The Angle of Attack is the angle between the chord of an airfoil and the airflow direction. Changing the Angle of Attack influences the way the airflow and the airfoil interact. The greater the angle the greater the lift that is generated. You change this angle by using the bar, the trim system fixed on the center line, or the connection knots on the bridles.
The greater the surface area (kite size) the more power the kite will have. Kite power is proportionate to the projected size of the kite.
The greater the airspeed over the airfoil the more power is generated. If you multiply the velocity by 2, the power will be multiplied by 4.
The greater the air pressure, the greater the power generated. Warm, humid air produces less power than cold, dry air.
An angle of attack can become too large. With too much angle, the drag becomes stronger and the kite is pulled backwards.The result will be a loss of power and change in lift direction causing the kite to back-stall.
There also needs to be a minimum amount of lift for the kite to fly. Reaching too small an angle makes the kite front stall as the airflow on the upper surface can become inactive (zero or negative angle). The back lines are too long compared to the front lines and the kite will not respond to steering.
Best trimming is usually to set the angle of attack between 5 and 20 degrees. This is normally the range given by the designer of the kite bar.
To ensure the kite is correctly trimmed, stabilize it at 10:30 or 1:30, pull the bar all the way down and wait 10 sec. The kite must stay stable and react to steering.
What is backstalling? It happens when there is too much Angle of Attack (AoA). The back lines
are too short compared to the front lines and vice versa).
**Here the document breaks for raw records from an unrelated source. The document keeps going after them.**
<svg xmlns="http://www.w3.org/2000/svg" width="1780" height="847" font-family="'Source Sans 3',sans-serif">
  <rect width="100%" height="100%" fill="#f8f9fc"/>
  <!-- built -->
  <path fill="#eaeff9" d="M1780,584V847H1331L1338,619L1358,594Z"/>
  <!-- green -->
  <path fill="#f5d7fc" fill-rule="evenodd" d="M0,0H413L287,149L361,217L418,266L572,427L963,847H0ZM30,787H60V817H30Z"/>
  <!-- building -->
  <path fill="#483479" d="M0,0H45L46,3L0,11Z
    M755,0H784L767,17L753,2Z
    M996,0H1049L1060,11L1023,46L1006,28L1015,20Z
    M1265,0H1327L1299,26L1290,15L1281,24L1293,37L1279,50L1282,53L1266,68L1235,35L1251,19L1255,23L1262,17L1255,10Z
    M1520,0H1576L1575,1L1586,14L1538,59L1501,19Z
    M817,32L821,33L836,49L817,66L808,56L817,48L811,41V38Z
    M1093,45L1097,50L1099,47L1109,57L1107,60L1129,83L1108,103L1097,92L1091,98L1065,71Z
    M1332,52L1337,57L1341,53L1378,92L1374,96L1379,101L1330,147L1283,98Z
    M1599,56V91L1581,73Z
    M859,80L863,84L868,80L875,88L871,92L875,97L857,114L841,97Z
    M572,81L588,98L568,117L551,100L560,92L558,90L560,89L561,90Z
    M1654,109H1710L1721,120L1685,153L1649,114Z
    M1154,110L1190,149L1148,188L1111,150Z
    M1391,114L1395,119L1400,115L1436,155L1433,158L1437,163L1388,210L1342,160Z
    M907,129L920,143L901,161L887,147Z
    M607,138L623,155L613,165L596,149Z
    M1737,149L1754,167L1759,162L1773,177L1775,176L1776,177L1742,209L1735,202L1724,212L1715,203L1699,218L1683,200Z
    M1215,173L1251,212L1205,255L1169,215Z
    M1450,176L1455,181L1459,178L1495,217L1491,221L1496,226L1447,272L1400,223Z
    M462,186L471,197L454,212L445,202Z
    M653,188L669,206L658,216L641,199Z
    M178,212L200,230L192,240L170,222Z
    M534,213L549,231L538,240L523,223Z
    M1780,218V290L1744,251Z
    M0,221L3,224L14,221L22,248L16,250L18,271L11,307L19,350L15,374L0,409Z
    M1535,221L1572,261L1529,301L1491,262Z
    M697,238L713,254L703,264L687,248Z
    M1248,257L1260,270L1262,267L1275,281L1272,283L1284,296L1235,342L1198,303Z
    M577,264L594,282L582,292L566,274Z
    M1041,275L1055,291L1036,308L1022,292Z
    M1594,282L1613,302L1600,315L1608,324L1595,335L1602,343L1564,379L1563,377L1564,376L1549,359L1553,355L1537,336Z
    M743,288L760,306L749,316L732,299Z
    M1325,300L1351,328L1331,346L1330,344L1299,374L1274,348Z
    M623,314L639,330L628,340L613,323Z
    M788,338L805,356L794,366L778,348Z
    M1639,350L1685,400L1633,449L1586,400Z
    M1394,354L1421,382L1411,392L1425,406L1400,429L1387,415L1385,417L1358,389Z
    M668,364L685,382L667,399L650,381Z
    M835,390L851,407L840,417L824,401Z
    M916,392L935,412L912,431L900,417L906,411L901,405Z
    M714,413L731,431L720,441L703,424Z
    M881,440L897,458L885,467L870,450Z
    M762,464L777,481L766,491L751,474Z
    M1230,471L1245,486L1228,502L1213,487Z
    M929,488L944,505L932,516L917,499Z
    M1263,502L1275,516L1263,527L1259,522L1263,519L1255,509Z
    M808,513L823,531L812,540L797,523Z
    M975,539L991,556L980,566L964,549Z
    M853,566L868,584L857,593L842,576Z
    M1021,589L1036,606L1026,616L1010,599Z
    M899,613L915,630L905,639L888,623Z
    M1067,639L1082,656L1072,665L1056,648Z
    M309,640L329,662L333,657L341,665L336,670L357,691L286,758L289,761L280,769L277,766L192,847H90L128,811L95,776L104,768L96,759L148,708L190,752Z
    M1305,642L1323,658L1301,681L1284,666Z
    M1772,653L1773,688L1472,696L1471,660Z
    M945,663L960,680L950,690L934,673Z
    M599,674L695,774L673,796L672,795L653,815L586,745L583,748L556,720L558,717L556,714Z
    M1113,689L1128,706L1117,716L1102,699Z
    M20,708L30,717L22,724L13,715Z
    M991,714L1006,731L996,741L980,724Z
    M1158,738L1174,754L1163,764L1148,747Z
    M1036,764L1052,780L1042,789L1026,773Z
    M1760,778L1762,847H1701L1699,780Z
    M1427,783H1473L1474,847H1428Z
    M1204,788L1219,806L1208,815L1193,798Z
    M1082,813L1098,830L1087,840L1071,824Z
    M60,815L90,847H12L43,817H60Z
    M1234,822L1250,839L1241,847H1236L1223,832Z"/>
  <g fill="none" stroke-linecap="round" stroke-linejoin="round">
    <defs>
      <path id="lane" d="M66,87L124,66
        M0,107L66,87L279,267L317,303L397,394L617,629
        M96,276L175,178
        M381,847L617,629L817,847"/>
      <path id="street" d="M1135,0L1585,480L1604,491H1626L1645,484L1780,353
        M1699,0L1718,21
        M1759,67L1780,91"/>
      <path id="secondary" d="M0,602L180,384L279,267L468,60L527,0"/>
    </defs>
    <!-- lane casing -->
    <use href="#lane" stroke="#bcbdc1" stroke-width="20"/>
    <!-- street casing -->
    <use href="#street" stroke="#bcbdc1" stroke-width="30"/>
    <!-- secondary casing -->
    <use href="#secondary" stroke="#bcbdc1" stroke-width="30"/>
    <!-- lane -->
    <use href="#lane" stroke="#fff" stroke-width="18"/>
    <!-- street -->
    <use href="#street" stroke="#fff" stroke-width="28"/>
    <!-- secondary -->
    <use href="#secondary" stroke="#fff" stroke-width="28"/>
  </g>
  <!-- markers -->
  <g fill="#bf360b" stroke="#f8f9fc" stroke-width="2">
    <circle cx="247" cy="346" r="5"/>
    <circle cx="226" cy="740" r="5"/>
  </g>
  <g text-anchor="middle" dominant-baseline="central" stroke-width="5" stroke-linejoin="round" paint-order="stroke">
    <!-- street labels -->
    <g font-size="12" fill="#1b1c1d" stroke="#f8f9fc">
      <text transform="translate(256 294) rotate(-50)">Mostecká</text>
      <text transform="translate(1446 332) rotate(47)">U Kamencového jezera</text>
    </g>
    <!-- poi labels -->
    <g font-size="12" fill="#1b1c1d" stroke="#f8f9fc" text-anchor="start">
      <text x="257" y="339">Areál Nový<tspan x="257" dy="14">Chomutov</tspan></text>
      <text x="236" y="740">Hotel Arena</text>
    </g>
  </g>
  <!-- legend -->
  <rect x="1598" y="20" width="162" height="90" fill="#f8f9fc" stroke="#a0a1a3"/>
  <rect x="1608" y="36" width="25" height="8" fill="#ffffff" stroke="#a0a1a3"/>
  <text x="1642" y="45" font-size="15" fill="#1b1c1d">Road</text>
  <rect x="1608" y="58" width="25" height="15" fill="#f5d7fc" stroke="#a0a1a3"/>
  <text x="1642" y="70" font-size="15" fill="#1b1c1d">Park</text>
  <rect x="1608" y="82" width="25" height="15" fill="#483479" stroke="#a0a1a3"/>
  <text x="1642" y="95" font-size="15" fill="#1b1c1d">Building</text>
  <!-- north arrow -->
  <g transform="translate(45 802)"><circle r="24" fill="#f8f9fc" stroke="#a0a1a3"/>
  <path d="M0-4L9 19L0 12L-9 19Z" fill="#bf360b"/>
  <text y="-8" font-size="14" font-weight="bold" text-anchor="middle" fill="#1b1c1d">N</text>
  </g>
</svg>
The kite will start to move backwards trailing edge first, lose all its power and crash.
What to do when this happens?
1. Push your bar away to immediately reduce the AoA so the kite starts to fly normally.
2. Then either pull on the trim strap to reduce the front lines’ length or, if already at its
maximum, land the kite and modify the line connection to make front lines shorter or back
lines longer.
How to be sure a kite is trimmed properly? (Do this each time you launch a kite)
1. Launch the kite and bring it to 11 or 1 o’clock.
2. Pull the bar slowly and carefully all the way down (sheet in at its maximum).
3. Keep this position for 10 seconds.
a. If the kite is stable and you can steer it normally, it is trimmed properly.
b. If the kite backstalls the back lines are too short (or front lines too long).
c. If the kite front stalls or is hard to steer (no steering reaction) the back lines are
too long or front lines are too short.